**Description of the task**.
Copy the lines verbatim, starting at the line containing "Write lens after" and ending at the line containing "0.398838, 0.180522, 0.547520]]". Omit the pictures from your copy.

**Recorded information**.
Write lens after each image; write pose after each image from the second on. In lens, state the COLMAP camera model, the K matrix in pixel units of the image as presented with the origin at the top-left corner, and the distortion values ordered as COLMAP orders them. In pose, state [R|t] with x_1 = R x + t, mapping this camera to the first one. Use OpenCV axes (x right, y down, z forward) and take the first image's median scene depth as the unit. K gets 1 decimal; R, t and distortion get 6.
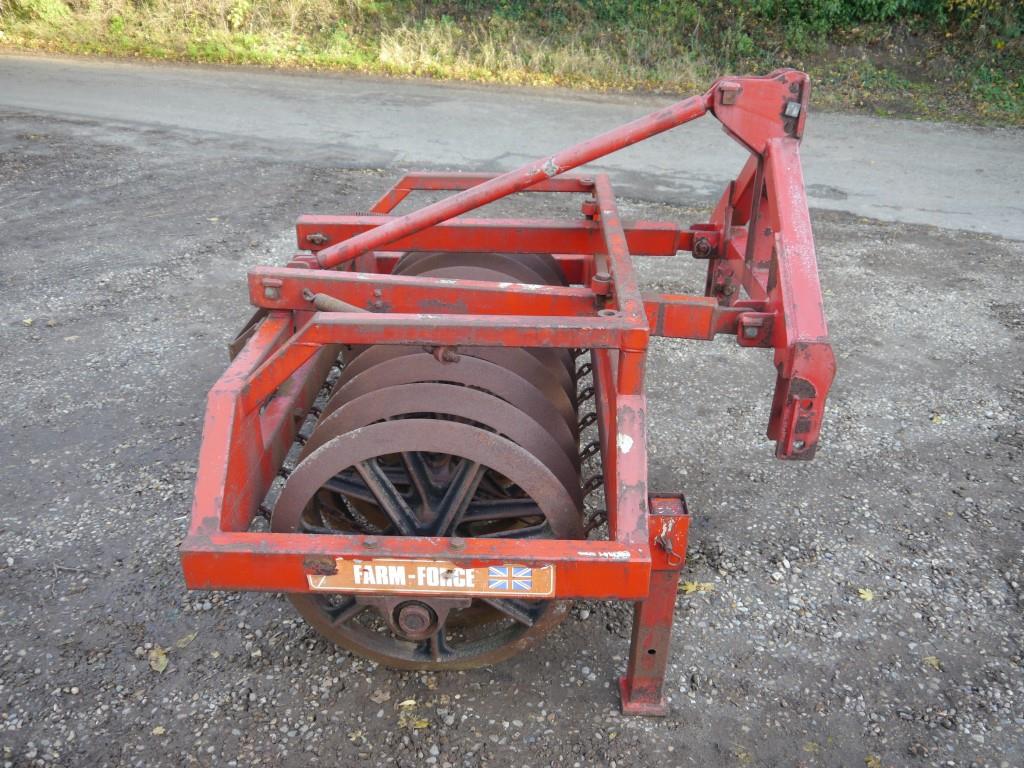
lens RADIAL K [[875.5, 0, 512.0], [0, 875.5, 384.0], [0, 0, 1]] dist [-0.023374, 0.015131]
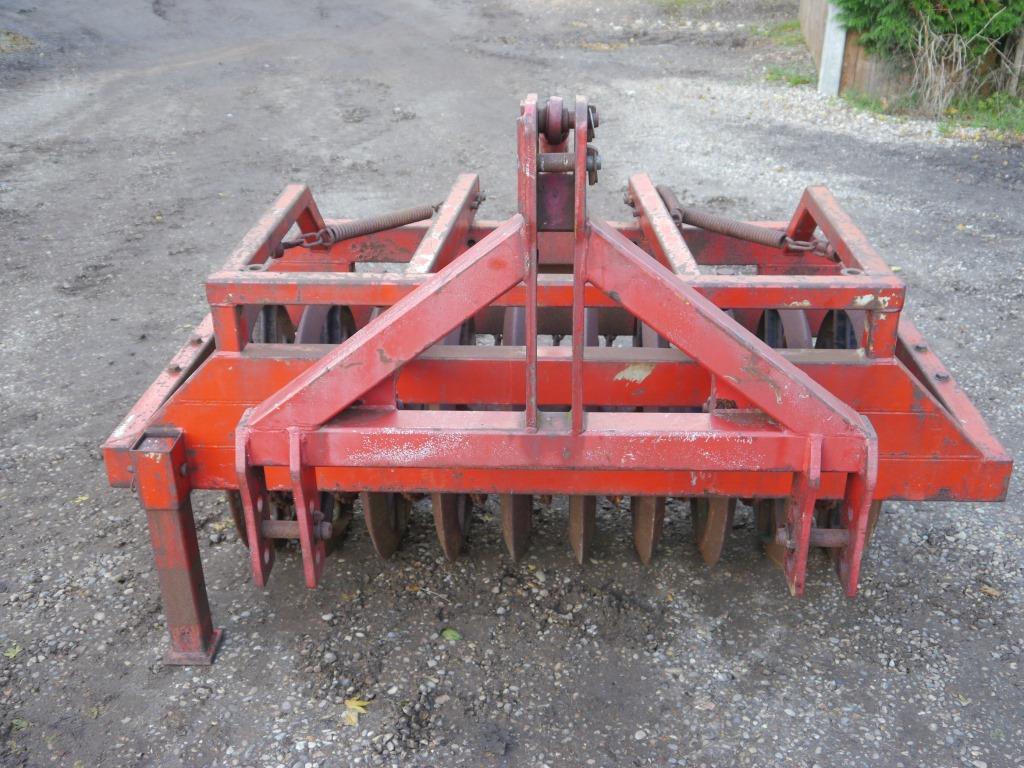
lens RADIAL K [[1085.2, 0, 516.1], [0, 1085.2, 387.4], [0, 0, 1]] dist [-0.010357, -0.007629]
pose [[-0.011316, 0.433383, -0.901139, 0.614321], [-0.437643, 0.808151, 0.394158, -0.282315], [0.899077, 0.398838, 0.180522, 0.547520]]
* * *
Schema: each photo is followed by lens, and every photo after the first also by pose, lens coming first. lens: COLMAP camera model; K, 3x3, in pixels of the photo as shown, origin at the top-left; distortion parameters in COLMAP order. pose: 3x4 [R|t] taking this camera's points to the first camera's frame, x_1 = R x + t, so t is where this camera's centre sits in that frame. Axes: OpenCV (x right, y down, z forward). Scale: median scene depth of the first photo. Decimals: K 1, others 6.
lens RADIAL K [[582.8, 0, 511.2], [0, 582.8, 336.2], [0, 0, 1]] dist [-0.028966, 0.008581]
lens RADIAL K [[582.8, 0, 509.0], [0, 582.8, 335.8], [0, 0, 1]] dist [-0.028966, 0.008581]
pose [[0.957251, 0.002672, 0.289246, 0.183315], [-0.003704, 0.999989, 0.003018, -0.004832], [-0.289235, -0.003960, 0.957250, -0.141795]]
==
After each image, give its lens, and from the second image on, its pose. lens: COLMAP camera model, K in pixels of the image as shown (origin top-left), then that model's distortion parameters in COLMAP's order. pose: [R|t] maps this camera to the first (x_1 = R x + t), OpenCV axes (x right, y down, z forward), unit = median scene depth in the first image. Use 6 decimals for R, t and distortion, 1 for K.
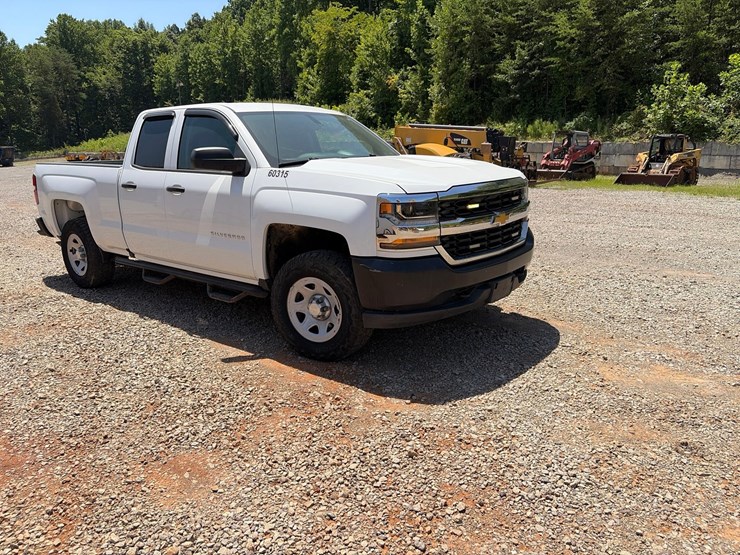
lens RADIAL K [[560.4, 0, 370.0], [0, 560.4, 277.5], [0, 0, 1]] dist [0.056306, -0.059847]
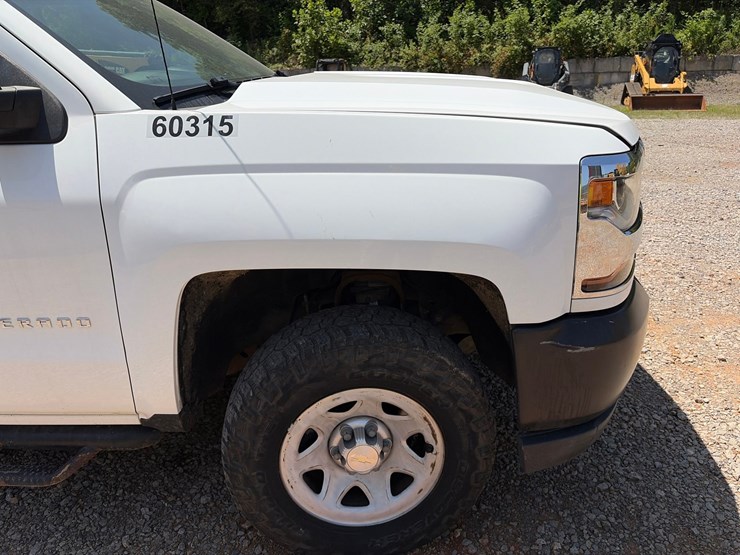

**Exercise response**.
Write lens after each image; write pose after each image from the second on. In lens, state the COLMAP camera model, the K matrix in pixel units of the image as presented with the origin at the top-left corner, and the distortion values ordered as COLMAP orders them. In pose, state [R|t] with x_1 = R x + t, mapping this camera to the first one. Use OpenCV axes (x right, y down, z forward) and take the first image's median scene depth as the unit. K gets 1 decimal; R, t and distortion get 6.
lens RADIAL K [[875.5, 0, 512.0], [0, 875.5, 384.0], [0, 0, 1]] dist [-0.023374, 0.015131]
lens RADIAL K [[1085.2, 0, 516.1], [0, 1085.2, 387.4], [0, 0, 1]] dist [-0.010357, -0.007629]
pose [[-0.011316, 0.433383, -0.901139, 0.614321], [-0.437643, 0.808151, 0.394158, -0.282315], [0.899077, 0.398838, 0.180522, 0.547520]]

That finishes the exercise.